To ensure I'm this optimal distance away, my bot tries to stay between 140px and 180px away. (Farther than that, and it's too hard to make my own shots reliably.) If I'm currently outside of this optimal range, I'll turn to 45 degrees (instead of 90) from my enemy's heading and move that way. I handle walls by moving to the opposite side of the enemy's heading to avoid wall collisions. If I've been backed into a corner and can't avoid a wall collision in either direction, then I try to ram the opponent instead.

Targeting: As mentioned, I used a form of linear targeting to lead the enemy based on his current heading, velocity, and distance from me. I decided to include a "fudge factor" of treating his velocity as one less than it actually is. This was because it seems that stops and turns are more common behaviors than continuing along in a straight path.

Firing: BusyWeek shoots bullets with a power proportional to its own current power level. This way I don't shoot to the point of becoming disabled. Since smaller bullets move faster, it also means I hopefully become more accurate as things get more desparate. Also, I don't even aim at an enemy if my gun is still too hot to fire. This saves me some time for scanning and moving instead.

This design worked fairly well against the standard sample bots. Here are my win rates over 100 non-deterministic rounds each:

vs sample.SittingDuck: 100%
vs sample.Tracker: 79%
vs sample.Corners: 85%
vs sample.Fire: 99%
vs sample.Crazy: 100%
vs sample.SpinBot: 67%
vs sample.RamFire: 60%
vs sample.Walls: 76%

Testing this bot proved to be a trial, though. I used a number of computational methods--such as finding a point on the board based on a starting point, a heading, and a distance. Testing these using JUnit tests went fine. I only wish I'd written the tests first. I actually wrote most of these methods for some of my kata bots weeks ago, and so I was already confident they worked. This takes all the fun out of test-writing.

********

Work required. According to the BusyWeek bot text, what range of distance from its enemy does the bot try to keep?

Material supplied.

********

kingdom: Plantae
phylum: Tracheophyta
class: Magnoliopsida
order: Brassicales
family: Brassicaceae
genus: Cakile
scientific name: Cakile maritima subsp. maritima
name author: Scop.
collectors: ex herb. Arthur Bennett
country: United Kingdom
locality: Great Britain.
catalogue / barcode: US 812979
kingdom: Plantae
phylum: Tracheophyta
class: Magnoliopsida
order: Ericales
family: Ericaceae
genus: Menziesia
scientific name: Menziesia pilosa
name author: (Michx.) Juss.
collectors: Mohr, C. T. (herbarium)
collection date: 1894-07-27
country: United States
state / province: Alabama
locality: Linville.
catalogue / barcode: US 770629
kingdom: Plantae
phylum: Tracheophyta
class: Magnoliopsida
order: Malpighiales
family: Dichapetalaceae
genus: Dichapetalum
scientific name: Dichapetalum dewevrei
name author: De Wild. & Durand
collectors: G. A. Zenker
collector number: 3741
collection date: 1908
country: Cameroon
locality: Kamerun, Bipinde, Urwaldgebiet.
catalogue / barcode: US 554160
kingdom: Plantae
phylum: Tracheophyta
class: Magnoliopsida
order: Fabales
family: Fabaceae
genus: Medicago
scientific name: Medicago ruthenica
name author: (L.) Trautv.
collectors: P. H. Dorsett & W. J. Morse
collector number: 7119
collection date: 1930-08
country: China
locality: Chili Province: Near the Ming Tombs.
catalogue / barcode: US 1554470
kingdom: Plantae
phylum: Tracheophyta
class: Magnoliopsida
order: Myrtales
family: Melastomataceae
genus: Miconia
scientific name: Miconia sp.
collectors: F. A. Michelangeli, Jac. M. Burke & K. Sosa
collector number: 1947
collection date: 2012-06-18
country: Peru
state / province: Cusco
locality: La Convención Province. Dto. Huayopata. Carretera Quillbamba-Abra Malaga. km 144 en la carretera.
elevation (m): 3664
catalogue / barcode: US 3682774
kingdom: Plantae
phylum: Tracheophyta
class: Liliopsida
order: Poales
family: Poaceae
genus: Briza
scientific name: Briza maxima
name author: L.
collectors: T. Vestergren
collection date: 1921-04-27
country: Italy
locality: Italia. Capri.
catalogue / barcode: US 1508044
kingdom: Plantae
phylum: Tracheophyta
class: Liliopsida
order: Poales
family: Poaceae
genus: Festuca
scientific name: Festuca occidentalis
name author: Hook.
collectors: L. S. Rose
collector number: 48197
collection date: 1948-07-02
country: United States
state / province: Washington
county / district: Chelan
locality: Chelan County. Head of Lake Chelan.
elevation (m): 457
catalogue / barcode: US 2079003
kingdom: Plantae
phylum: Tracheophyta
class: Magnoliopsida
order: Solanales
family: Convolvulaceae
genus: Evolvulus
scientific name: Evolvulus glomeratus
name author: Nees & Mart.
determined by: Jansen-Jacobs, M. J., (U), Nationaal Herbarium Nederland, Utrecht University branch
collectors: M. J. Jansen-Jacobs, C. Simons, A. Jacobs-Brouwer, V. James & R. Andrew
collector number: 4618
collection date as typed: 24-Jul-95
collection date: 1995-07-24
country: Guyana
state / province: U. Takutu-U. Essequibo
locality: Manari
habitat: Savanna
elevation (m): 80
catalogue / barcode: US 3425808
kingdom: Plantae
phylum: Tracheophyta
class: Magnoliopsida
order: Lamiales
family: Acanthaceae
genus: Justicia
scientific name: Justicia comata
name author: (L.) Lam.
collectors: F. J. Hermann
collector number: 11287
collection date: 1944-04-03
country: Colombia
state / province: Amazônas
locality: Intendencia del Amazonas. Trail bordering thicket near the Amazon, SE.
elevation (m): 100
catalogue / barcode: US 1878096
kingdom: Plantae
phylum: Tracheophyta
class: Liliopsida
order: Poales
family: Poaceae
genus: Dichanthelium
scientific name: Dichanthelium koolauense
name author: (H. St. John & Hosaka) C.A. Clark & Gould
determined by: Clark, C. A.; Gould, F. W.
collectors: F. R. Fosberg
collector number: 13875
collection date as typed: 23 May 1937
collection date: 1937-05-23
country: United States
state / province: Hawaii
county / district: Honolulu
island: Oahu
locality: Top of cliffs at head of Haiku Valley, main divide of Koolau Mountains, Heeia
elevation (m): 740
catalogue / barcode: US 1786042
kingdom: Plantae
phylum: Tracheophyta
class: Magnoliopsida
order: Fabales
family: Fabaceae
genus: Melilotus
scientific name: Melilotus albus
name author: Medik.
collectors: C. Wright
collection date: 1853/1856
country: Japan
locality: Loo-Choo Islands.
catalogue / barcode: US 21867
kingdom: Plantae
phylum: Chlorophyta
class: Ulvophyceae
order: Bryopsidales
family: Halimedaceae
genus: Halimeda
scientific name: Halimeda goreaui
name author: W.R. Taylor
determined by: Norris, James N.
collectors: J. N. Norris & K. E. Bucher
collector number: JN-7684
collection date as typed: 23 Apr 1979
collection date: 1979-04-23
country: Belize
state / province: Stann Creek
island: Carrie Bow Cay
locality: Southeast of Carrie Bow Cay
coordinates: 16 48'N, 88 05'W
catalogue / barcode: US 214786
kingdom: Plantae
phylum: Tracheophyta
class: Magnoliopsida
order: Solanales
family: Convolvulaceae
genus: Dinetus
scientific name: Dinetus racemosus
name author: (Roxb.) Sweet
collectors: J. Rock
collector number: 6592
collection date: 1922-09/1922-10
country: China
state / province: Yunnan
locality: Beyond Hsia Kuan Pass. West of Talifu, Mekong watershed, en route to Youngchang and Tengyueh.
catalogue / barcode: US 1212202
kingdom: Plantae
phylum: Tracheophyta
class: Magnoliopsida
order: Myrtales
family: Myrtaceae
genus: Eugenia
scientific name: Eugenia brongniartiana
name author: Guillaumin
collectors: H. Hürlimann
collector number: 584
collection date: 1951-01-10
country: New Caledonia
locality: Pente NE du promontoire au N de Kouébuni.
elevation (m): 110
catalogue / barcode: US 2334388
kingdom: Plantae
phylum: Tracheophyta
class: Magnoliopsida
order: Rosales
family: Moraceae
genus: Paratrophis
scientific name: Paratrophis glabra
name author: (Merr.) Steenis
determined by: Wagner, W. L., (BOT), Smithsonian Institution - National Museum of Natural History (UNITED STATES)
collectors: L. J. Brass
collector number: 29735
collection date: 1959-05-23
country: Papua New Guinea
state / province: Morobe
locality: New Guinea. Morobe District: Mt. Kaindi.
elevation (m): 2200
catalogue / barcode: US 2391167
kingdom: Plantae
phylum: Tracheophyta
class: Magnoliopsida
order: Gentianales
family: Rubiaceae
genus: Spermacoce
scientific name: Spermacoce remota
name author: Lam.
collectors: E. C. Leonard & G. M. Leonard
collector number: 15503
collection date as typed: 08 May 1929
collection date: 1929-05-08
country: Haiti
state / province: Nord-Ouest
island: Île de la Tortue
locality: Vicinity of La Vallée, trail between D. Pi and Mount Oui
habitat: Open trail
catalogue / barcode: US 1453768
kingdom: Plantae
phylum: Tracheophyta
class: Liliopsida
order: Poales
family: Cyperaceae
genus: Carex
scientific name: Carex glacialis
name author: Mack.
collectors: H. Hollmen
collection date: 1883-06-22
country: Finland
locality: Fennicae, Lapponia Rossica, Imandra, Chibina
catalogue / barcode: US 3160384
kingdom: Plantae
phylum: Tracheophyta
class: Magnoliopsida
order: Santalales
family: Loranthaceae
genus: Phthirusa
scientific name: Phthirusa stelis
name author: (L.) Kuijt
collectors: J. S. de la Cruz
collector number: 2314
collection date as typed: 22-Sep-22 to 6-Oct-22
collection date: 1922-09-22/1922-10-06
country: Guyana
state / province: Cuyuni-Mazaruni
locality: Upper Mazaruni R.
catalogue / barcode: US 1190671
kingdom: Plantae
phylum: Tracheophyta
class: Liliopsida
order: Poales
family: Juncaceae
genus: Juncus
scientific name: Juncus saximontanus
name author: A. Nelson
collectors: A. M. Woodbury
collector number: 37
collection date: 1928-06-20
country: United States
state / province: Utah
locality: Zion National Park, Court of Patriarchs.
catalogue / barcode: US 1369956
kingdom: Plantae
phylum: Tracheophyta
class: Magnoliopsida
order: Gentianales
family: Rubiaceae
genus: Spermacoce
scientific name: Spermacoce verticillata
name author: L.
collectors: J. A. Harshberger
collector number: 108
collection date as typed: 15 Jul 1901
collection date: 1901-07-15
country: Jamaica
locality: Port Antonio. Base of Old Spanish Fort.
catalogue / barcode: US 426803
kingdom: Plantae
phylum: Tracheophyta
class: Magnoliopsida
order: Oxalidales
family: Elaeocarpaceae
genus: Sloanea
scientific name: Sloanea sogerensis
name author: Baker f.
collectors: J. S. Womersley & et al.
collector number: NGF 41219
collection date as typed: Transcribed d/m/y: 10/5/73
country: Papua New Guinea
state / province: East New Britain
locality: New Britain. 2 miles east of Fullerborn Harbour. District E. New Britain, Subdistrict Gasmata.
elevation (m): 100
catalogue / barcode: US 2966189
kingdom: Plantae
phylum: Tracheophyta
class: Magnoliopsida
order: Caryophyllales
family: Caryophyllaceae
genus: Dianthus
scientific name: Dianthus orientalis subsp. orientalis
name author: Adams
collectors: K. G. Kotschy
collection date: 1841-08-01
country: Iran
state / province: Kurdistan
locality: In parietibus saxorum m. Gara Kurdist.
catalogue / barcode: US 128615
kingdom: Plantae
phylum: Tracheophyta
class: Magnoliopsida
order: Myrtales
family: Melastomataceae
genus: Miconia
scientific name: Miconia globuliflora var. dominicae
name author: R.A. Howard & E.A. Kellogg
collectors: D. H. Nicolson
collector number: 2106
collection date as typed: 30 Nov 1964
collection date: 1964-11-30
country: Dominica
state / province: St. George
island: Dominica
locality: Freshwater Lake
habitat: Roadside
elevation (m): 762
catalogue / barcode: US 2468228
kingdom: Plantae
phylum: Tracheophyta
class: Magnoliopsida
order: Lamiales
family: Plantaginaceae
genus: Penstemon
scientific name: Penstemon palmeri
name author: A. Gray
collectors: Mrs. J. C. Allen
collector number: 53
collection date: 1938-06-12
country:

********

Answer to this problem. Between 140px and 180px.